* TO DO
[1] According to the Keystone XL protest report, why did protesters in Detroit and Portland, Maine, rally outside TD and Chase banks?
[2] In the Keystone XL protest report, how many demonstrators were present at the sit-in at TransCanada's Houston office?

* EXERCISE TEXT
The centerpiece of this week's actions was a sit-in at TransCanada's office in Houston, Texas, where protesters took over the lobby of the Keystone XL headquarters and staged a die-in. More than 100 demonstrators were present.

In Detroit and Portland, Maine, protesters rallied outside TD and Chase banks, both of which are investors in the pipeline.

In Massachusetts, eight youth activists locked and glued themselves into TransCanada's Westborough office as part of a sit-in. The participants in the action were students and recent graduates from Brandeis, Boston University, Harvard, Tufts, and the University of New Hampshire.

"The activities of corporations like TransCanada threaten the future of my entire generation," Benjamin Trolio, a senior at the University of New Hampshire, explained before the action. "We need our political leaders to do their job by standing up for us and taking action to solve the climate crisis. They can start by drawing a clear line in the sand and stopping the Keystone XL pipeline."

The Keystone XL is the export pipeline proposed by TransCanada to carry tar sands oil from Northern Alberta to the Gulf of Mexico. The proposal has drawn intense criticism for its risk to waterways and local environments, its displacement of homeowners, and its staggering implications for global climate change.

These risks, combined with evidence that the pipeline would kill more jobs than it creates, have united opposition from across the political spectrum -- from leftist Occupiers to Texas Tea Partiers and everything in between. Students, landowners, environmentalists, indigenous peoples, and scientists in particular have made their objections heard loud and clear.

[Keypoint coordinate data]
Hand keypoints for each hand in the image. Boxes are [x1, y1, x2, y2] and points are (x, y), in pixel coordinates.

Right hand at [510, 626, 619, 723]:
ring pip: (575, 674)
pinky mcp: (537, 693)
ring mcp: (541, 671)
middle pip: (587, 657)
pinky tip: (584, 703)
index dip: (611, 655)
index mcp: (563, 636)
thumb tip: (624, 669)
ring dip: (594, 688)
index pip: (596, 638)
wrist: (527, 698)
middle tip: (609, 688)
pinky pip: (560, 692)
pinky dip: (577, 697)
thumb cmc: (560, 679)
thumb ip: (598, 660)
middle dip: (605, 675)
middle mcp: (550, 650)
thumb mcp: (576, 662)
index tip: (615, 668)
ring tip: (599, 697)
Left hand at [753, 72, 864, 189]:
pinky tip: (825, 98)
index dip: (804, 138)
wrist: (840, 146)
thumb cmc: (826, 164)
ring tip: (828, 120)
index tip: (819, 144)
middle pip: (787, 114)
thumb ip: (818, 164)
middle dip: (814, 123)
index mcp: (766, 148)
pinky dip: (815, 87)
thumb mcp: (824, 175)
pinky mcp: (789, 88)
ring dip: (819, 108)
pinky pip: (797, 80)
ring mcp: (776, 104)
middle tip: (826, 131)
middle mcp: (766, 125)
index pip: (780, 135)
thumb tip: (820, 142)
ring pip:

* RESULTS
[1] They rallied there because both TD and Chase are investors in the Keystone XL pipeline.

[2] More than 100 demonstrators.